Wade Smith is used to being Mr. Interchangeable.

At the University of Memphis, Smith started out as a tight end his freshman year, learned how to play fullback the next year, switched to right tackle as a junior, then played his senior season at left tackle.

With the Miami Dolphins, Smith learned how to play center and guard in addition to seeing action at both left and right tackle.

Now in his second year with the Jets, Smith has been asked to draw on all of his experience at different positions to be a versatile asset for the team in the upcoming season.

"To be able to go wherever you're needed, whatever to help the team is something that you try to do," Smith said Sunday after the single afternoon training camp practice. "When you're not necessarily in the starting five guys, you have to kind of find your role, whatever role they put you in, you try to do the best you can to help out the team."

Like many of his teammates in camp, Smith has been given looks at different positions, should a situation arise during the season that necessitates his play at a particular spot on the offensive line.

"Wade's worked at center, he's worked at guard, he's worked at tackle so that he could fill in all those spots," said head coach Eric Mangini. "I think Wade's a good example of a guy who has created position flexibility for himself by playing in multiple spots, playing them well, not seeing a significant dropoff when he goes from one spot to the other."

Sunday, Smith saw work at center and right tackle.
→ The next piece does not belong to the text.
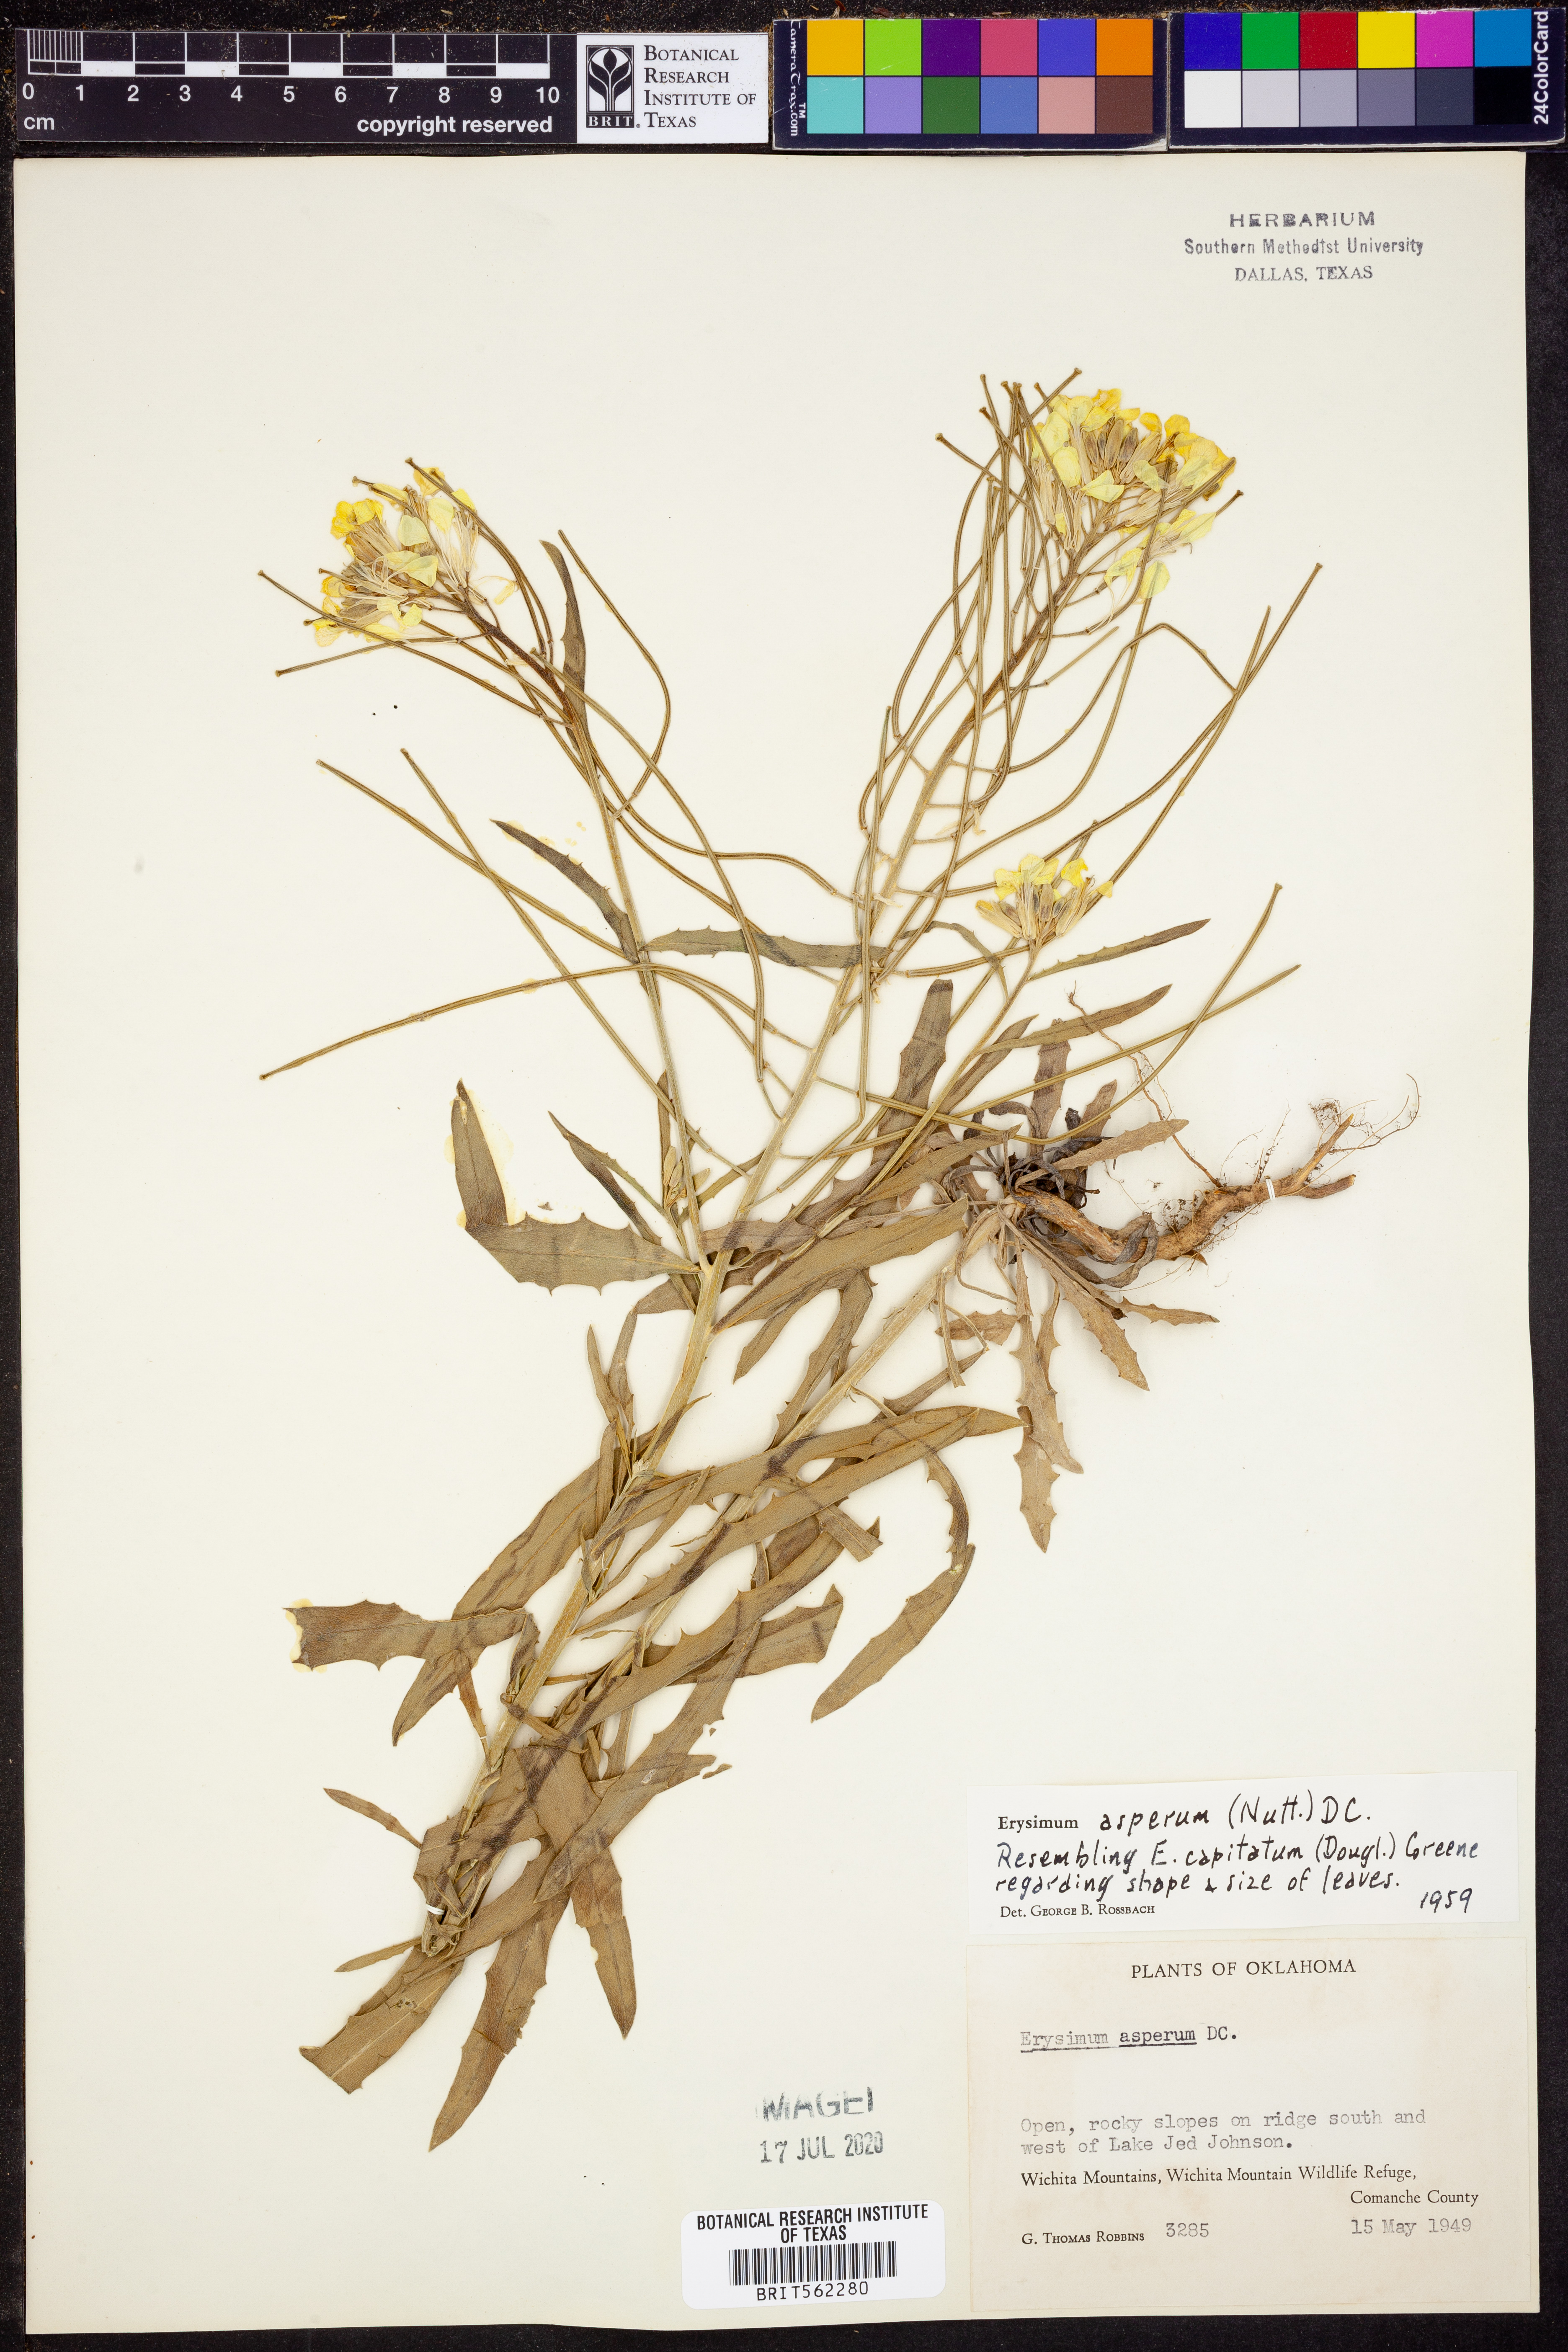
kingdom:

The differences of playing each position are significant, as are the adjustments necessary to adapt to the major changes in opponents' size and speed. Blocking a 325-pound nose tackle is much different than facing off against a speedy 280-pound end.

But Smith's past experience at different positions have helped him become a model for Mangini's philosophy of coveting multipurpose players.

"Being a student of the game, the longer you do this, the more you're used to certain things, being able to be put in certain situations," said Smith. "Just the fact that I've played in game situations, live situations at every position, it helps to be able to [change positions]."

In fact, Smith takes pride in being able to move around the offensive line in practice.

"I think the more versatility you have, it helps the team tremendously," he said. "I think that's one of the things the Jets are built on, being able to line a safety up at linebacker, being able to line this person at that, it doesn't matter. Everybody has to know what everybody else has to do and be able to step in and play that position."

While training camp is a nice platform for players to ease into new positions, it's preseason action when such players earn their stripes. Against the Vikings, Smith saw extensive action at right tackle, a position he hadn't played in a game since his days with the Dolphins.

It's a position the five-year veteran worked on in practice last week leading up to the game, where a better evaluation could be made.

"I thought Wade did a nice job, not having worked as much at right tackle," said Mangini.

Consistency is Smith's goal for the remainder of training camp and the two preseason games leading up to the regular-season opener against New England.

"I'm just trying to get better every day," he said. "You fix one thing and you've got to make sure you don't let something else fall to the wayside and just continue to try to get better every day."

Such is the positive attitude that defines one of the many Mr. Interchangeables on this Jets team.